— Exercise aim —
Copy word for word the stretch of lines from the one containing "Bir yanıt yazın" through the one containing "0-2109-2229", both included. Leave the pictures out.

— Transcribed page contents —
※
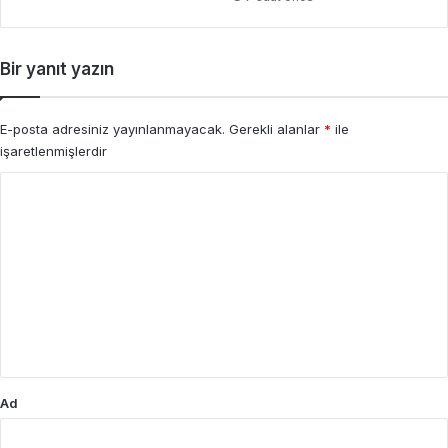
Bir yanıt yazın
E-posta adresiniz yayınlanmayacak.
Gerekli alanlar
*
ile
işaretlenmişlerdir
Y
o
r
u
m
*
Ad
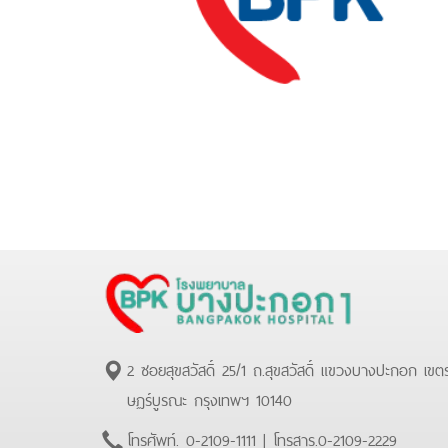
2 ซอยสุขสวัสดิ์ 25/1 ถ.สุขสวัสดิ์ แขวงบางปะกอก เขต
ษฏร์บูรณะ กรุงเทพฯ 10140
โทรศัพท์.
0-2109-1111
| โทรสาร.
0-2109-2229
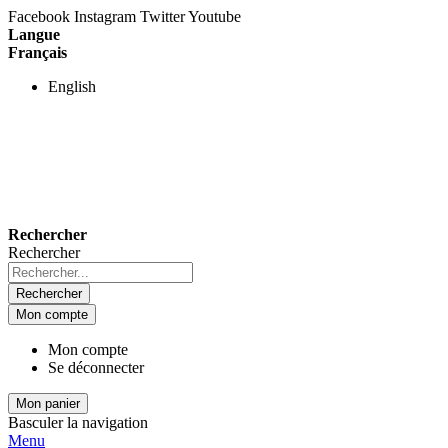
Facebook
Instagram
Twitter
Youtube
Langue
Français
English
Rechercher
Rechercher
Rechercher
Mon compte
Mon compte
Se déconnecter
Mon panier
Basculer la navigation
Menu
※
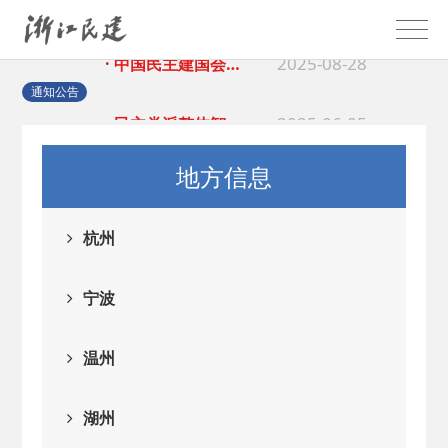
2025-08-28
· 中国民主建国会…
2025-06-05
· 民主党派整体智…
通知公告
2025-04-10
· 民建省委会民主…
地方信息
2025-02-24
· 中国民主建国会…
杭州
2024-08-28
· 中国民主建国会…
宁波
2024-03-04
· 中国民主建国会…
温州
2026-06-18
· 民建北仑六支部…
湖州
※
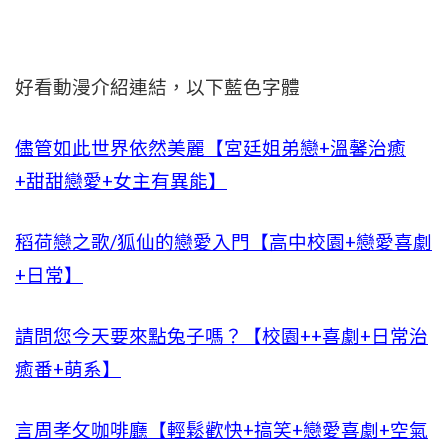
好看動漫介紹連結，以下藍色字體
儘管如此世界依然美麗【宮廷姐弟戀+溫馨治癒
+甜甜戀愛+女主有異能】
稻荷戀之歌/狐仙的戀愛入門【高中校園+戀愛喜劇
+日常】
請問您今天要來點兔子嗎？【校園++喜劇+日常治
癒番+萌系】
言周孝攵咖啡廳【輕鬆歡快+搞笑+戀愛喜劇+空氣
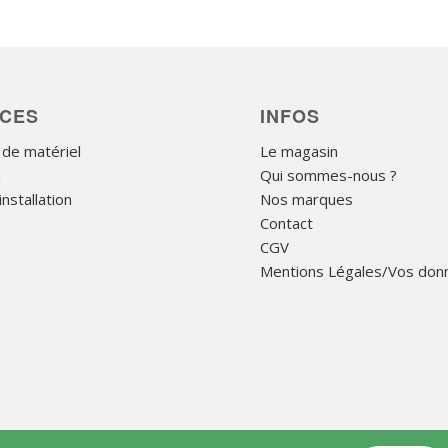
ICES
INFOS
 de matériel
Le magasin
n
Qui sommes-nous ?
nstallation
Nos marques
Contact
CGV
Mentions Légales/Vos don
※
— Problem solution —
Bir yanıt yazın
E-posta adresiniz yayınlanmayacak.
Gerekli alanlar
*
ile
işaretlenmişlerdir
Y
o
r
u
m
*
Ad
2 ซอยสุขสวัสดิ์ 25/1 ถ.สุขสวัสดิ์ แขวงบางปะกอก เขต
ษฏร์บูรณะ กรุงเทพฯ 10140
โทรศัพท์.
0-2109-1111
| โทรสาร.
0-2109-2229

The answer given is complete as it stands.